`PeerUnavailableForLongTime` after rolling to a new set of instances

We’re deploying FDB 7.1.23 on AWS, as a cluster of EC2 instances (set up via multiple autoscaling groups), with static ENIs (IPs) allocated to the instances.

When we want to make a change to the cluster structure, like increasing capacity or altering IOPS on the storage/log volumes, or changing the instance size, or similar, we do so by deploying a completely new set of instances set to that class, joining them to the cluster, then setting exclude on all the old instances of that class within the fdbcli. We wait until all the data has been migrated to the new instances and the old ones are no longer active within the cluster, then we shut down the ASG/all those excluded instances. After that, just to keep things ‘tidy’, we include the previously-excluded instances, so that our exclude list is empty.

This works absolutely fine, the cluster remains up throughout and any performance hit of the data migration does not affect our application.

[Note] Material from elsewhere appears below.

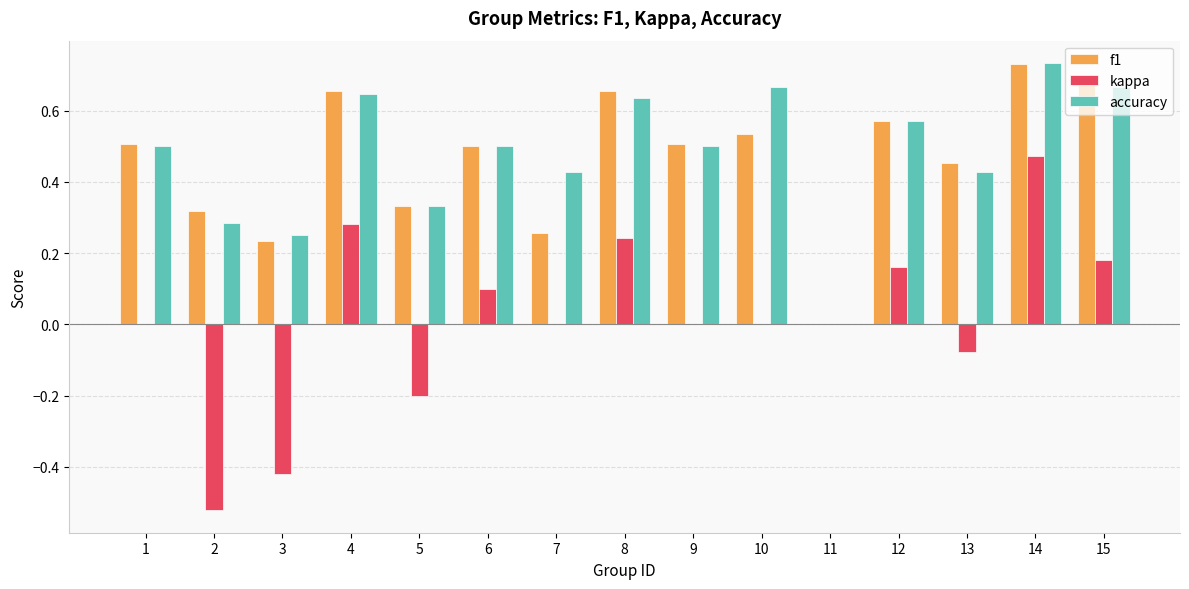

Is the value of accuracy at 13 greater than the value of f1 at 7?

Yes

The problem is that, once work is complete, we generally find PeerUnavailableForLongTime critical errors being spammed into the logs for the IP of one of the previously-excluded hosts, that has now been powered off. So… yes, the peer is unavailable, but it shouldn’t be an expected peer/part of the cluster any more.

If we saw this for every previous peer, I would think it was an indication we were doing something fundamentally wrong/broken. But we don’t. When rolling some 20-30 instances we generally get it for 1-2 of the old peers. And it’ll only be a similarly low number of the new/active peers doing all the complaining.

This is annoyingly hard to reproduce. It seems to happen fairly reliably if we spin up a large enough cluster and roll a sizeable set of the instances, but we can’t identify a set of conditions that will always cause a specific host to emit the error.

Is it a bug that FDB reports peerunavailable for hosts that it shouldn’t think are still part of the cluster? Is there something else we should be doing to get it to properly forget about those instances? Should be be leaving them excluded/excluded for long enough that any local knowledge of them clears out? The actual throughput we see on most of our clusters is pretty low, so rolling the log nodes only takes a few minutes, because there’s very minimal data to transfer.